_Selected text_.

On a slightly different point can someone tell me if there is any chance of winter sun at Bonterra Park. The last time I was there most of the pitches were under trees and those that were'nt were fully occupied. Someone told me that they thought the trees had been cut but could not be completely sure.

Any recent visitors there?


----------



## Tmax (Aug 5, 2006)

Hi, I think you have to decide what your priorities are. If you are considering doing the trip in one hit from Calais, it is IMHO quite risky. Any trip through the Pyrenees in winter usually involves snow. Although the motorways are kept clear it doesn't follow that the national roads are. Having travelled back and forward to the UK many times, In winter I use the A20 route via, Orleans, Limoges, Cahors, Toulouse and Perpignan as it is easier driving and less risk of snow. Once in Spain it is possible to drive all the way to Benicassim on national roads but so do most of the truck drivers which can be a pain if you are short of time. I have been to Benicassim Bonterra Park several times over Christmas and it is a nice site with excellent facilities, The town is nice with a beautiful promenade and a range of restaurants although everything is shut on Christmas Day. We are off to La Manga from the 23rd Dec. until 8th Jan. and hope to overnight at Bonterra Park on the way down. One last word, Steer clear of Andorra, Difficult to get to, scruffy tourist trap and really not worth the effort. Hope you have aq great time !

_Exercise requirements_.
1 - From the forum thread about Bonterra Park, quote everything from "On a slightly" down to "be completely sure.".
2 - Answer these questions about the forum thread about Bonterra Park:
(a) On the first poster's last visit, what was wrong with the pitches?
(b) Which towns does Tmax's winter route pass through?
(c) Between which dates is Tmax going to La Manga?

_Information provided_.

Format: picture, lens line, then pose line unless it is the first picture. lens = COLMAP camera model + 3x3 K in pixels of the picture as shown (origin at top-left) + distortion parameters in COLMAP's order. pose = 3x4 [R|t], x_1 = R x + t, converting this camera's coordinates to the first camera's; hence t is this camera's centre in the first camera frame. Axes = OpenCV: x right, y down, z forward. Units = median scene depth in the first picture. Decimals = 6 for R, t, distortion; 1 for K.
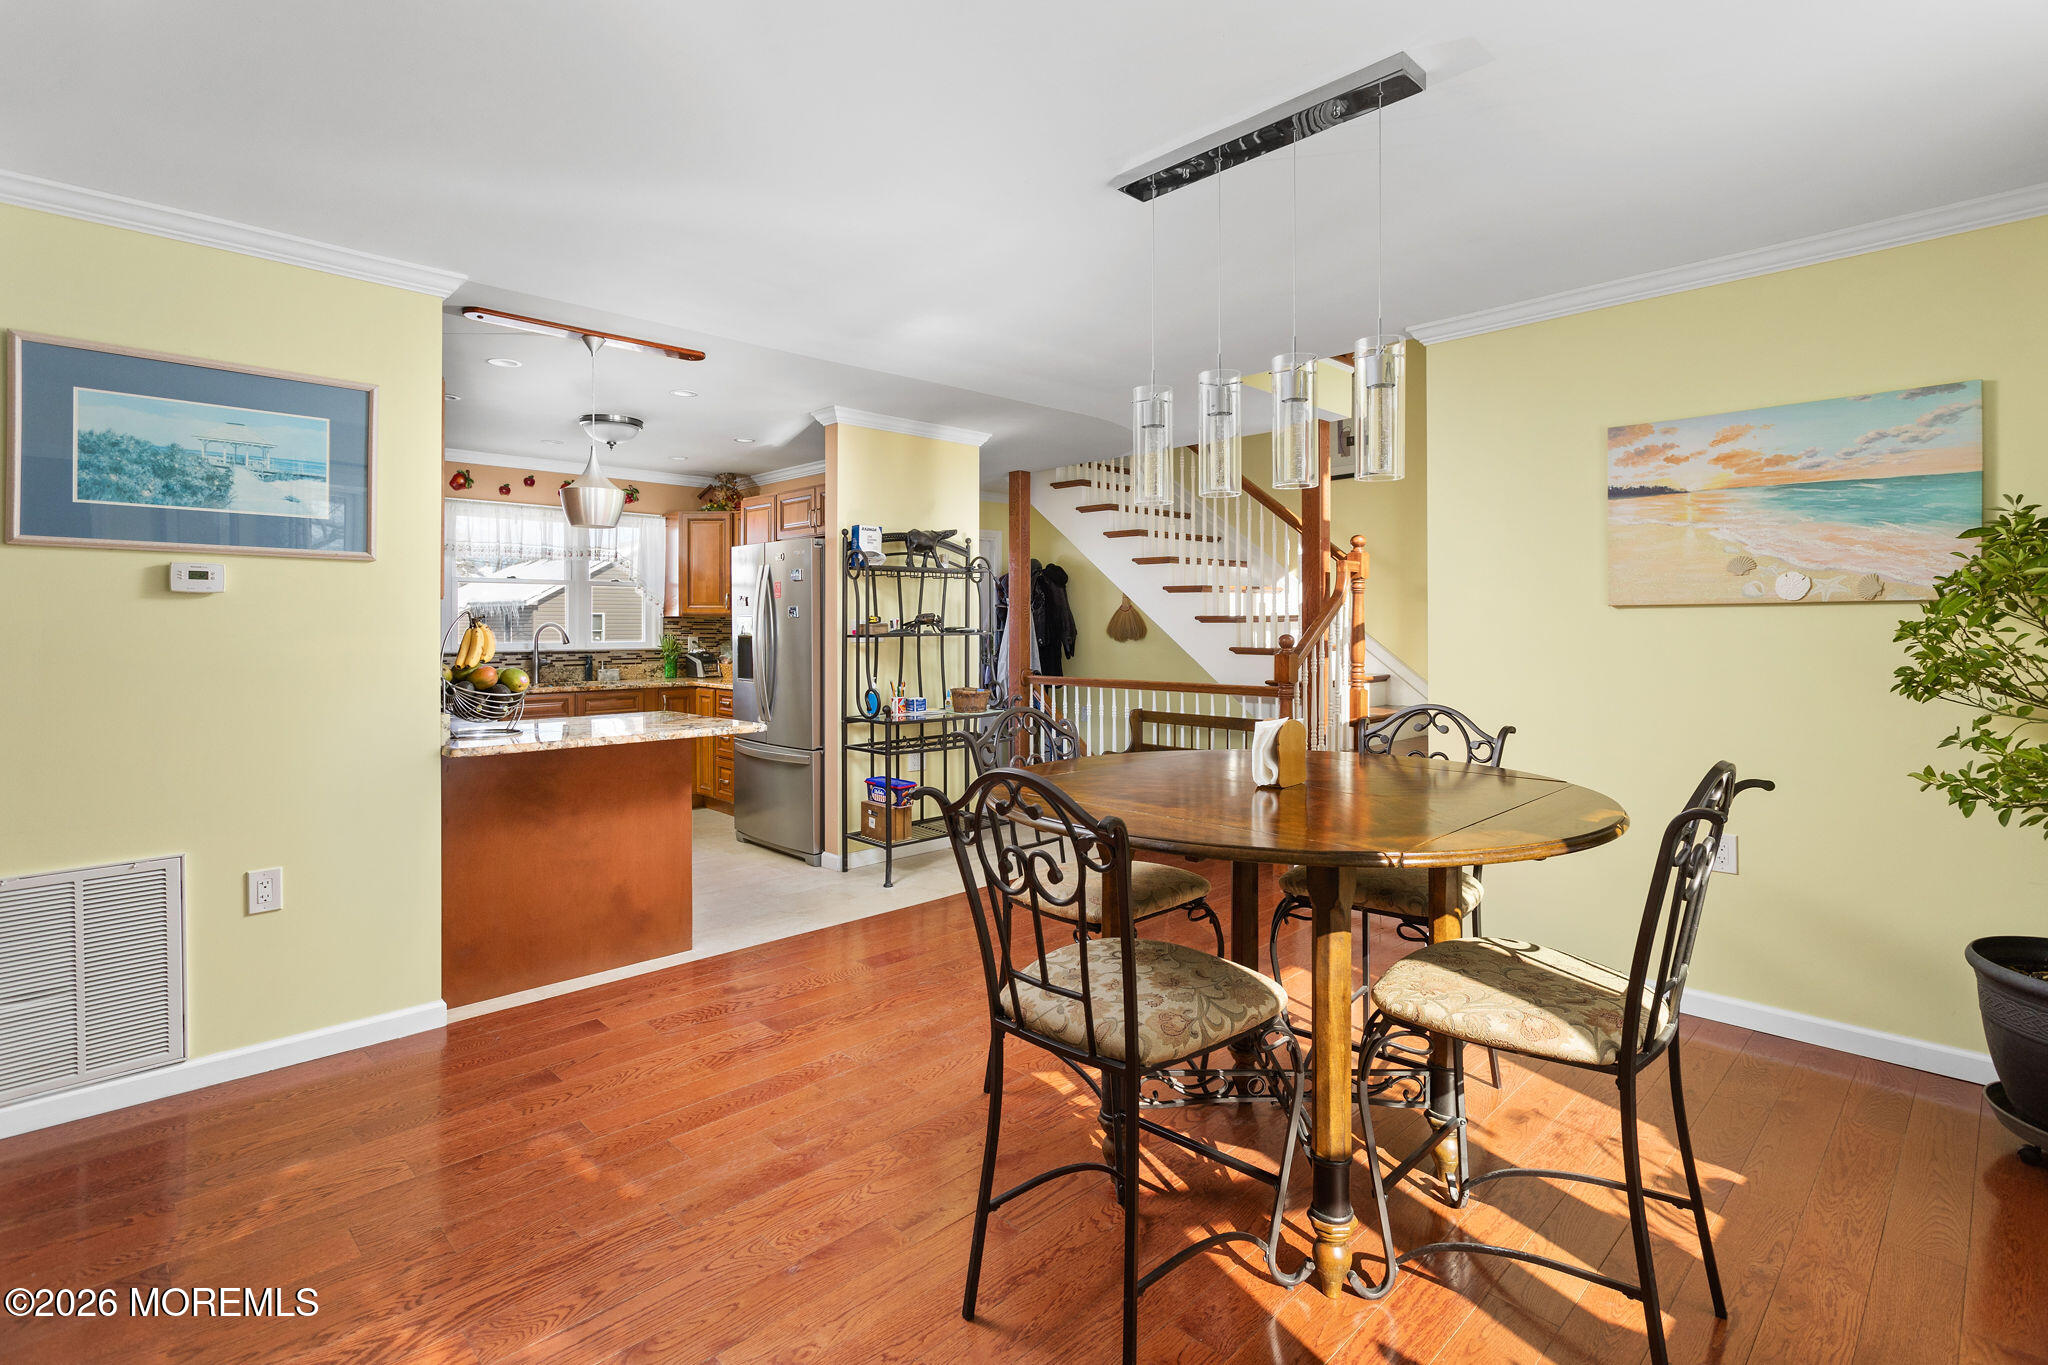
lens RADIAL K [[960.7, 0, 1002.4], [0, 960.7, 632.7], [0, 0, 1]] dist [0.000633, 0.000429]
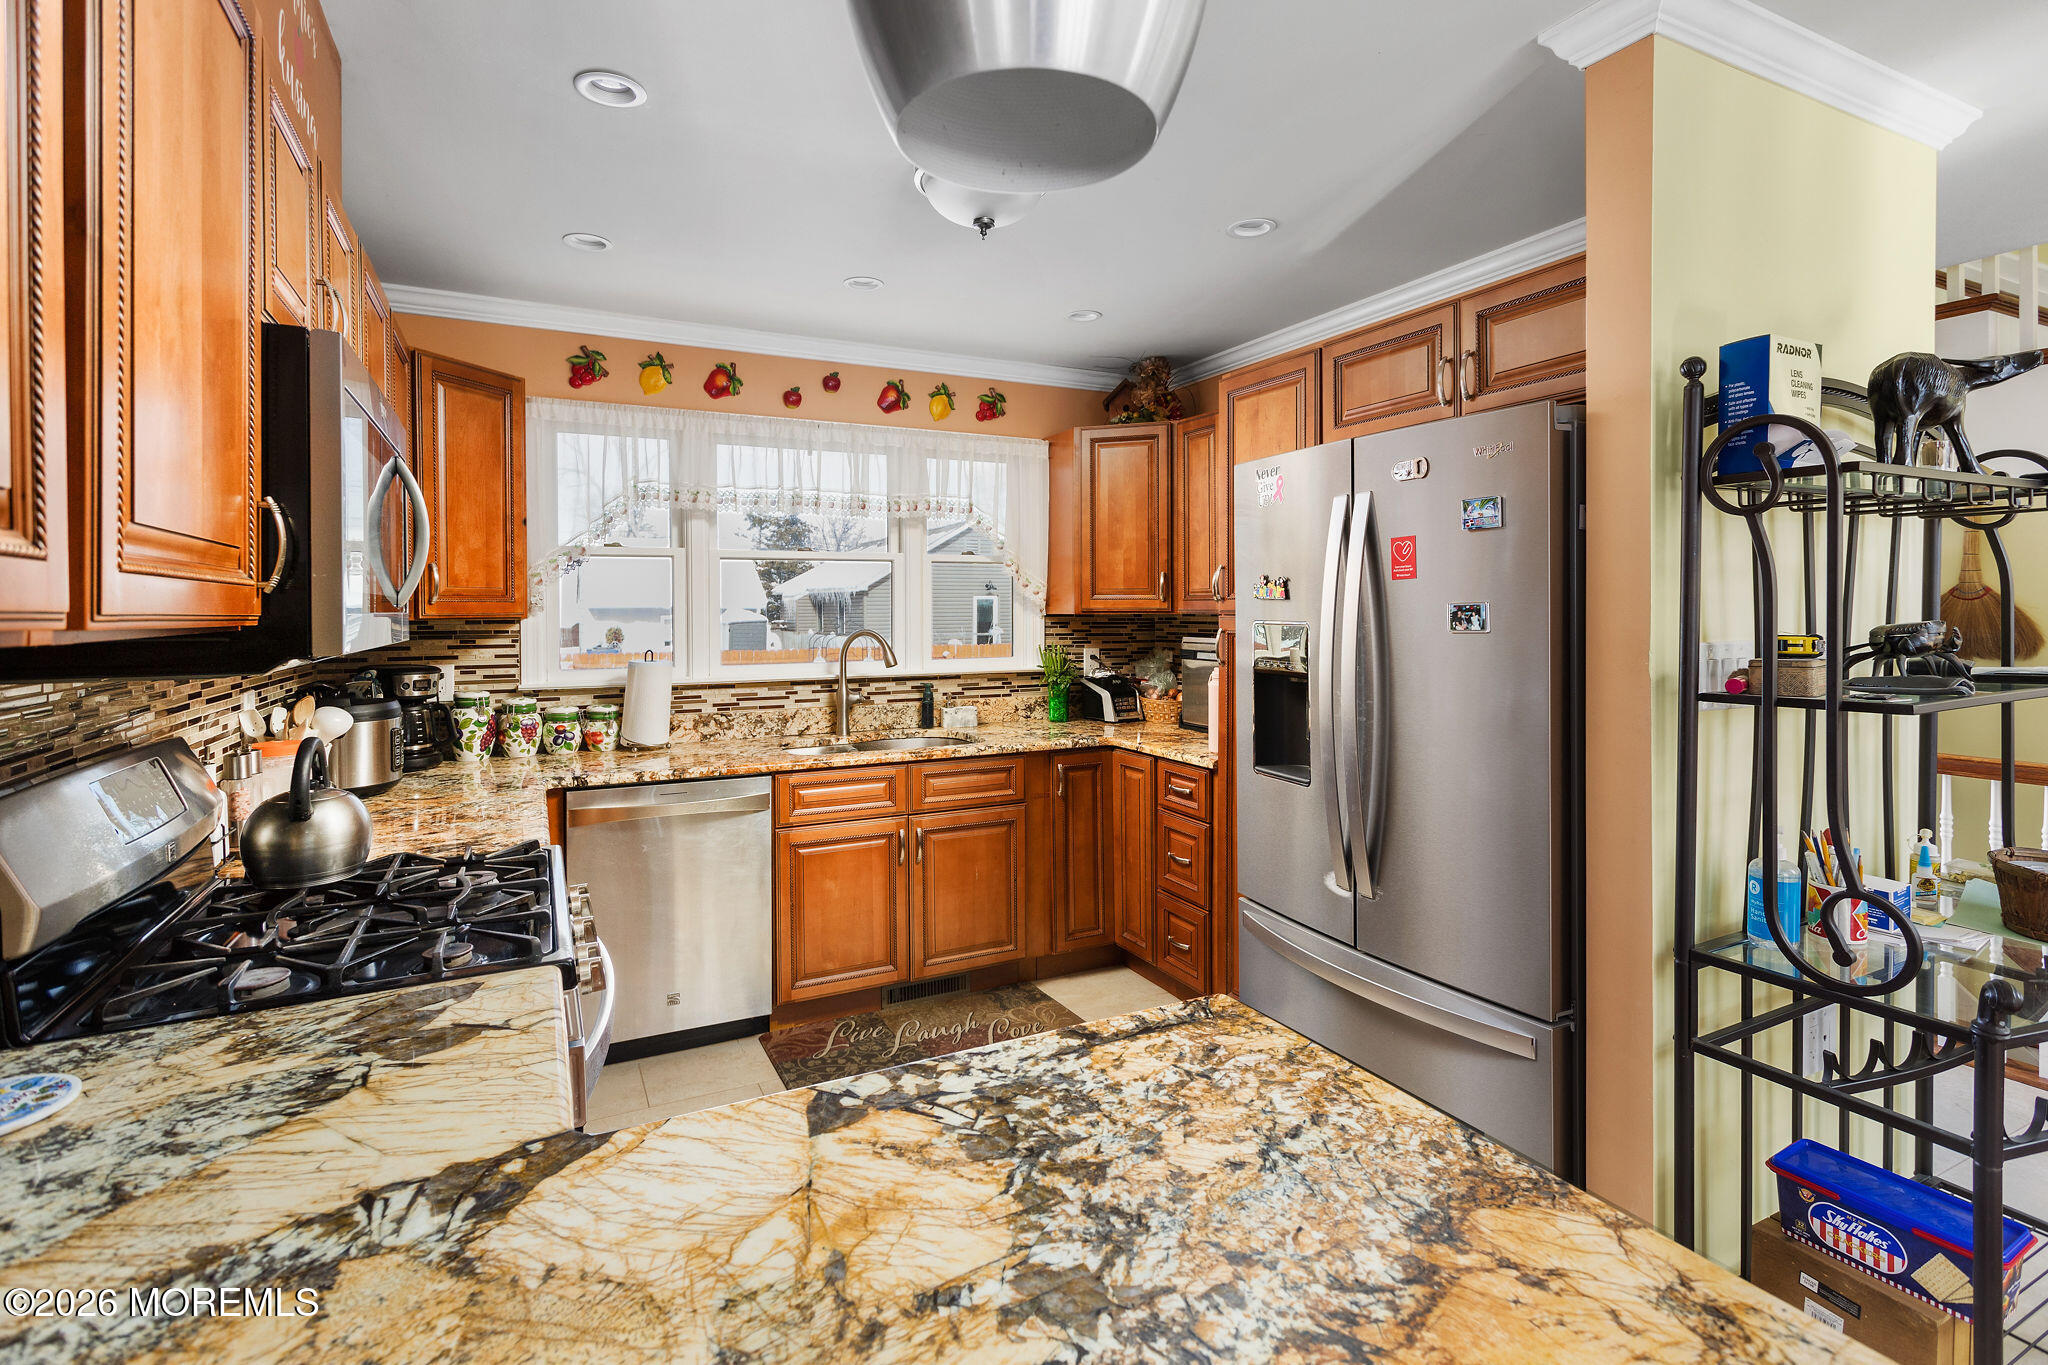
lens RADIAL K [[960.7, 0, 1013.6], [0, 960.7, 622.9], [0, 0, 1]] dist [0.000633, 0.000429]
pose [[0.955027, 0.000998, -0.296516, -0.228653], [0.001429, 0.999967, 0.007971, -0.018604], [0.296514, -0.008036, 0.954995, 0.506686]]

_List of solutions_.
1 -
On a slightly different point can someone tell me if there is any chance of winter sun at Bonterra Park. The last time I was there most of the pitches were under trees and those that were'nt were fully occupied. Someone told me that they thought the trees had been cut but could not be completely sure.

2 -
(a) Most were under trees, and the ones that weren't were fully occupied.
(b) Orleans, Limoges, Cahors, Toulouse and Perpignan.
(c) From the 23rd of December until the 8th of January.